John Lewis back in profit but no staff bonuses yet
The John Lewis and Waitrose retail group has returned to profit after three years of losses – but will not restore its workers’ annual bonus.
The retailer reported pre-tax profits of £56m for the year to 27 January, against losses of £234m in the previous year.
However, it said that after “careful consideration” it would not pay its workers an annual bonus for the second year running. It is instead increasing overall pay for employees by a record £116m.
The John Lewis Partnership (JLP) is employee-owned by permanent staff, known as partners, who typically receive an annual bonus payment. It is the third time since 1953 that this has not been paid.

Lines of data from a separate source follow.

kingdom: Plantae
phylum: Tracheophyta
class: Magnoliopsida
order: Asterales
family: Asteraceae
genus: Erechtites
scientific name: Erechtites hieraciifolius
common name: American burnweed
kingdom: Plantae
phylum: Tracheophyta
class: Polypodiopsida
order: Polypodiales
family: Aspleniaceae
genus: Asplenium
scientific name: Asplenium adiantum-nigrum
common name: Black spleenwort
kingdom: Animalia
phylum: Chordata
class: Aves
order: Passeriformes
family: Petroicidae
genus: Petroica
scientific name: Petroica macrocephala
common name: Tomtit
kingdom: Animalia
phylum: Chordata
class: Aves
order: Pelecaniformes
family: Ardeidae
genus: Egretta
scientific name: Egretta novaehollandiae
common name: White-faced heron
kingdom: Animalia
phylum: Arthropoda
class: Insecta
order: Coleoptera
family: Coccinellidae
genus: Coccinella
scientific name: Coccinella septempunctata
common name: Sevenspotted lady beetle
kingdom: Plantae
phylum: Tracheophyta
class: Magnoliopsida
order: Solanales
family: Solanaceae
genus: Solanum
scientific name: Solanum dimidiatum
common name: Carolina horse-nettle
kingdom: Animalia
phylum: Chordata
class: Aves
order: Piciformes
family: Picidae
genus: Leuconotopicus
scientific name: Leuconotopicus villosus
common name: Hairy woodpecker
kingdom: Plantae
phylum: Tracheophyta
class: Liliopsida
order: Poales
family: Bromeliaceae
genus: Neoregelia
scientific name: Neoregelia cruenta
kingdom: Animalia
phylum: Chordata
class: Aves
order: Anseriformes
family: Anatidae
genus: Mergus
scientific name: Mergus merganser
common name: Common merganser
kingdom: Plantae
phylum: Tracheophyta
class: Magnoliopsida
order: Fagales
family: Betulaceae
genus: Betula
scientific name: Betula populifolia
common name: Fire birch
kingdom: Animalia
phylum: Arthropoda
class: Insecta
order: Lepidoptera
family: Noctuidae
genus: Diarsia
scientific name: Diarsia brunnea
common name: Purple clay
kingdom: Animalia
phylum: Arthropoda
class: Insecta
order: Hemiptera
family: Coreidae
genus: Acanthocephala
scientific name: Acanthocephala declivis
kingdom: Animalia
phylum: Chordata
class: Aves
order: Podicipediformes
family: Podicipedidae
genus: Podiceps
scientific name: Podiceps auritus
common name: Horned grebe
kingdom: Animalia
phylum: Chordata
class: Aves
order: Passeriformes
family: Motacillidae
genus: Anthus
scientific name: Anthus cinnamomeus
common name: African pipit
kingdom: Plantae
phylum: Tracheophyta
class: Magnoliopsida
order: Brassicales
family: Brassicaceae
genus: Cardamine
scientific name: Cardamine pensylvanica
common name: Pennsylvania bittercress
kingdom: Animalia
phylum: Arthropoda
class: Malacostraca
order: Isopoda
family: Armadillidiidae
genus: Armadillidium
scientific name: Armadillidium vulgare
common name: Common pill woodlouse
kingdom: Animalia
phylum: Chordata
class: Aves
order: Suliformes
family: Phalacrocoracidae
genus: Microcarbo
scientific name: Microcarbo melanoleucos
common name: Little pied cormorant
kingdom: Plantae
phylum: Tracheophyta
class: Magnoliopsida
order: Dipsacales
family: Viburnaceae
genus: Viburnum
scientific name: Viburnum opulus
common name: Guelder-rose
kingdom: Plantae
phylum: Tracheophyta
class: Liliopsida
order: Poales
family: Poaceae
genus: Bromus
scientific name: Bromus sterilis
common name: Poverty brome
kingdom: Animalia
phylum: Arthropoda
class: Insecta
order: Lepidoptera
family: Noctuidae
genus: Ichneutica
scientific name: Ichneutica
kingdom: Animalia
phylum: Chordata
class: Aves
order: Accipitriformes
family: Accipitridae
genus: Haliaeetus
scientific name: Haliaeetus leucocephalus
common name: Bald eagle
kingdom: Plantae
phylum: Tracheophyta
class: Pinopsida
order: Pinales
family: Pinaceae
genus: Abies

Dame Sharon White, the JLP’s outgoing chair, defended the decision, saying: “The great thing about the partnership, and we are the biggest employer in business in the UK, is we can take a long-term view.
“We are really prioritising ensuring we invest in customers but also investing in pay for partners. So this year we are investing £116m in pay, which is a record level.”
The group plans to increase investment by 70 per cent to £542m, including by refurbishing 80 Waitrose stores, opening new supermarkets in some areas, upgrading the John Lewis website and improving customer service for shoppers in its department stores.
Sales at Waitrose rose 5 per cent to £7.7bn despite it being the most expensive grocer last year, with an average grocery basket costing £20 more than at Aldi, the cheapest, according to Which? research.
Record numbers of customers chose to shop at Waitrose, the group said. Overall, the supermarket and John Lewis gained up to one million new customers last year, taking the total to 22.6 million.
Dame Sharon dismissed growing speculation that the retail group would split. “What the results show is that the plan is working,” she said.
“The brands are stronger together. We’ve got so many customers who shop across the two, love both; we’ve got the balance sheet and the firepower now to invest next year.”